··· Excerpt provided ···

Dr. Jillian T. Weiss

More White House Briefing: A Strong Administration, Or A Weak Administration?

Filed By Dr. Jillian T. Weiss | July 05, 2010 1:00 PM | comments

Filed in: Politics
Tags: LGBT media, Melody Barnes, White House, White House Domestic Policy Council

I have discussed some of the things said in the White House briefing last week, but there is more that I was not able to get to.

One of those items I didn't yet discuss was a question from Lou Chibbaro, a veteran GLBT reporter for the Washington Blade.

Mr. Chibbaro was the first person to ask a question at the meeting, and I was surprised to hear that his question was about ENDA, to which my later question on that topic was more in the nature of a follow-up.

Lou asked whether the White House can do "two at once," meaning Don't Ask Don't Tell repeal and ENDA, given that the time for this Congressional session is rapidly running out.

He asked "What are the President's thoughts about whether either or both will be enacted this year?"

It was a great question, recalling as it does the meme from the campaign about how the Administration should be able to do two things at once.

Can the Administration do two things at once? The Administration's answer after the jump.

Assistant to the President and Director of the White House Domestic Policy Council Melody Barnes, said the following in response:

Don't Ask Don't Tell is obviously further down the queue just because the House has acted, and the Senate Armed Services Committee has acted as well, and we're waiting for action on the Senate floor.

We believe, given the work we've done with Congress, and with the Department of Defense, and with the leadership in the relevant committee and in both Houses that that's moving forward, we've doing that in partnership with DOD to ensure that this is legislation that will take, and that we can get it over the finish line.

At the same time with regard to ENDA, the President has consistently said that he supports ENDA, that he supports an inclusive ENDA, that there have been members of the Administration who have testified in support of ENDA. Stuart Ishimaru, Acting Director of the EEOC, testified, and Tom Perez also testified from the perspective of the Department of Justice in support of ENDA.

The leadership will have to decide how they're going to be able to use floor time to move things forward.

··· Supplied data ···

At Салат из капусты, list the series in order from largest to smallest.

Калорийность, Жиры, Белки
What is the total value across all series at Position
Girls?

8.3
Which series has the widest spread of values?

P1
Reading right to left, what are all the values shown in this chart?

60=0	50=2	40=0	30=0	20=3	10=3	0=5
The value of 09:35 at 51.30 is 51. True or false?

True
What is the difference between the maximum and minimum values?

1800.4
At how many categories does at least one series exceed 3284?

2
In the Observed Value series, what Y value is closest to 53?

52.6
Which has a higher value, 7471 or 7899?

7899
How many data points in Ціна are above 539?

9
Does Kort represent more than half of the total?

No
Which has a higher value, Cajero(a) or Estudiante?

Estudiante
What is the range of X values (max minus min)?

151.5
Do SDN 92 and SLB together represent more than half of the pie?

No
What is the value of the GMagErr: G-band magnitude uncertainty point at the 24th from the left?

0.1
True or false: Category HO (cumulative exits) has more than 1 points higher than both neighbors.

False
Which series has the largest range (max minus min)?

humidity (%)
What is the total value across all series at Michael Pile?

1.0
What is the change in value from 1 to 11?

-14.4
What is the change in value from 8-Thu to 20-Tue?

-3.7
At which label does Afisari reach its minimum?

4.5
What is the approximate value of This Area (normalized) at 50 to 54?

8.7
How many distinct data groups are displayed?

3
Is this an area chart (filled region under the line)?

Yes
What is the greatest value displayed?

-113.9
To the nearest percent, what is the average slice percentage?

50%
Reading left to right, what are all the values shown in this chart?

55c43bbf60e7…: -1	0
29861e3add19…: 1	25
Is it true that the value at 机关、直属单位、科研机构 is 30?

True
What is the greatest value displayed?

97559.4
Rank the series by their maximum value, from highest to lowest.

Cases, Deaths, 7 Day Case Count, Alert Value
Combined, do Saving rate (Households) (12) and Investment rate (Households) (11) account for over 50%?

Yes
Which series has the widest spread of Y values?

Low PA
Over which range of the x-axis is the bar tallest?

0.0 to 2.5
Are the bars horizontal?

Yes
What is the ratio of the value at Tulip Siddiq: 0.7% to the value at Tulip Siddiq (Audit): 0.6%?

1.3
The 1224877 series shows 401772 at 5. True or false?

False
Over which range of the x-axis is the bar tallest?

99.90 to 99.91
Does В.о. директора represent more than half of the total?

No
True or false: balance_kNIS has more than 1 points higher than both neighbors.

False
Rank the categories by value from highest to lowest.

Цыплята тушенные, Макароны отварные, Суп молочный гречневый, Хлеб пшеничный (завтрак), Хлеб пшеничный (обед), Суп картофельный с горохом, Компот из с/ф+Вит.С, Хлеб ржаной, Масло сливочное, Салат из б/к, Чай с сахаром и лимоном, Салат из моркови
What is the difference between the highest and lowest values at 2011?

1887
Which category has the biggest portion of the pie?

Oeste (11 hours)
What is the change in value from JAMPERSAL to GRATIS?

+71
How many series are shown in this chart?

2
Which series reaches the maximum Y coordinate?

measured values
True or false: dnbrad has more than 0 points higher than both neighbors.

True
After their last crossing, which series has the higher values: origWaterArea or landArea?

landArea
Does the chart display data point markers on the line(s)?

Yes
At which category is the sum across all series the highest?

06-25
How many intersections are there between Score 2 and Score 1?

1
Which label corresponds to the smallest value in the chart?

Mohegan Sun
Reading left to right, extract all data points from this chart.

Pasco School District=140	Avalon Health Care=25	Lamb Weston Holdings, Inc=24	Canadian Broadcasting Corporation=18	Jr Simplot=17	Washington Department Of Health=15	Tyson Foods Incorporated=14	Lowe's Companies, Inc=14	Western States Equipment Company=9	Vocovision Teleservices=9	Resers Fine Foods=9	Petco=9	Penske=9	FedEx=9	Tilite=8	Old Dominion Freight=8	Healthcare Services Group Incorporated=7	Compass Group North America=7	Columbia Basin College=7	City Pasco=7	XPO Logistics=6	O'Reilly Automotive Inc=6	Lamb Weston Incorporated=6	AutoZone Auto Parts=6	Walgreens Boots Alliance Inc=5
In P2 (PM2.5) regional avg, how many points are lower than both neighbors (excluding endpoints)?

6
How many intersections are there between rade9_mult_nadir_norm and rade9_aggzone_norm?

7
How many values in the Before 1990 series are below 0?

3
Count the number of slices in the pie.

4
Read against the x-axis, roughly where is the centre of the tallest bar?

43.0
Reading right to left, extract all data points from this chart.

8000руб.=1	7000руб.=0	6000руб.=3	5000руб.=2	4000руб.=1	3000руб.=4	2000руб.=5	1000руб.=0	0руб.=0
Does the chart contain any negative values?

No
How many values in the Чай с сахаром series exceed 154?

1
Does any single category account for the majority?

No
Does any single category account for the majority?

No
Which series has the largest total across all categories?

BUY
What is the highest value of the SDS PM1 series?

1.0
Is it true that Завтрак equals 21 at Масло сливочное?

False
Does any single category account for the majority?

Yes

···

Exercise set =
1) In the post about the White House briefing, list every tag it is filed under.
2) Filter the records down to the lines that contain the word "Reading", copying each matching line in full.

Task-by-task results =
1)
- LGBT media
- Melody Barnes
- White House
- White House Domestic Policy Council

2)
Reading right to left, what are all the values shown in this chart?
Reading left to right, what are all the values shown in this chart?
Reading left to right, extract all data points from this chart.
Reading right to left, extract all data points from this chart.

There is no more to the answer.